その字からは「大人」という感覚を得られなかったのだ。ボールペンのかすれ具合も気に掛かる。
そしてその内容は――
「亜耶子さんへ
まだ周囲が何を隠しているのかはわかってないわ。
でも、おおよそのところは掴んでいるし、順番がおかしくなったけれど呪いへの対処法が先に判明したの。」
対処法? それはまさに亜耶子が待ち望んでいたものだ。ということは紙の包みが、その対処法に必要な何か?
先に便箋を開いたのは正解だったようだ。
包みを広げてみたいが、読み進めることを優先する。
「ヒントというのもおかしな話だけど、鍵は最初からあったの。
それは櫛よ。」
バサバサバサ……
そこまで読み進めた亜耶子は便箋を落としてしまった。手に力が入らない。冷や汗が吹き出す。
足からも力が抜けそうになるが、それだけは堪えることが出来た。
誰に見られているはずは無いのに、思わず周りを気にして部屋の中を見渡す。当然誰もいない。
いないはずなのに……亜耶子は思わず自分の身を抱きしめた。いつまでもそうしていたい。できるなら、そのまましまい込みたい。
……見なかったことにしたい。
だが、それでは「呪い」への対処法はわからないままだ。だが紙の包みの中に収まっているのは、間違いなく“あの”櫛だ。そう亜耶子は確信している。
大きさ。薄さ。そして重さも同じ。
今までは単純に紙の包みと考えていたが、紙の質から随分普段見る物とは違う。奉書紙ではあるのだが、もっと細かい。漉くときによほどの仕事が行われたのか。

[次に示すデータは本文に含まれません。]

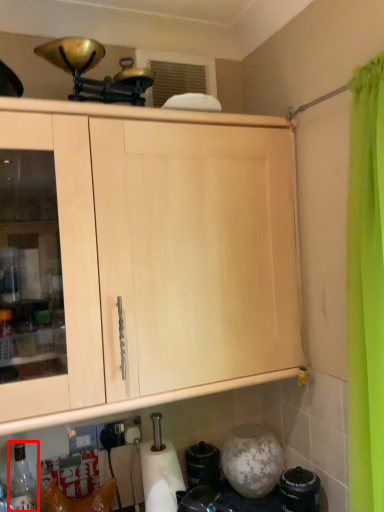
Question: In this image, where is bottle (annotated by the red box) located relative to paper towel?

Choices:
 (A) left
 (B) right

Answer: (A)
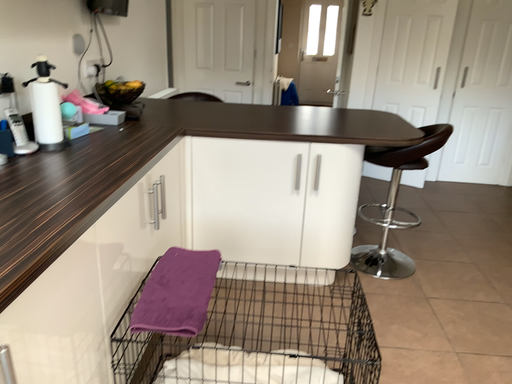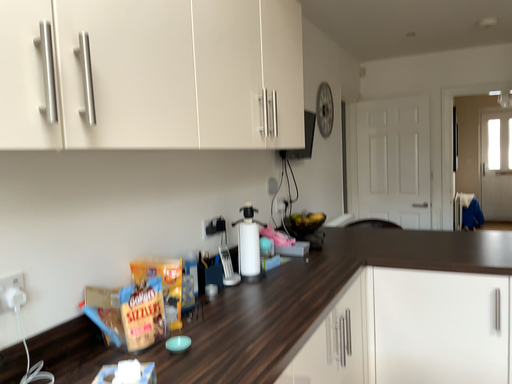
Question: How did the camera likely rotate when shooting the video?

Choices:
 (A) rotated upward
 (B) rotated downward

Answer: (A)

亜耶子が持っている天奈のイメージには、こちらの方が近い。
そのイメージに助けられるように、亜耶子は震える手で包みを開いた。
途端、見覚えのある光沢。黒い漆器のような輝きに、朱い色で雲だろうか。あるいは花びらだろうか。そういった模様が描かれ、蒔絵も施されている。
間違いない。
“あの”櫛だ。
あの櫛は、元の家に残してきたはず。それは間違いない。封印するかのように。
では天奈が手を回して、引き寄せたのだろうか? 出来るはずがない、とも思うが得体の知れない部分がある天奈のことだ。
もしかして、という可能性がある。そして、引き寄せることが出来たということは……
救いを求めるように、亜耶子は先程取り落とした便箋を拾い上げる。
そのまま縋るように便箋の端を握りしめる。亜耶子の目が充血していた。この先に、知ってはいけない――知られてはいけないことが書かれているのではないかと。
それが記されてない事を望む。
一方で、知られて欲しくないこと以外が記されていることを望む。
そんな無茶な事が――亜耶子の視線が文字の上を滑る。
「同封の包みの中に、櫛が入ってるわ。
似ていると良いのだけれど。」
……似ている。
その文字だけで、亜耶子は安堵出来た。
似ている。それは即ち「本物では無い」と言うこと。
亜耶子が天奈に伝えた櫛に似ている物を探したのだ。決して取り寄せたのでは無い。取り寄せた物なら、似ているかどうかなんて気にする必要は無いのだから。
亜耶子は胸をなで下ろして、続きを確認した。
こうなると逆に天奈の思惑がわからなくなったからだ。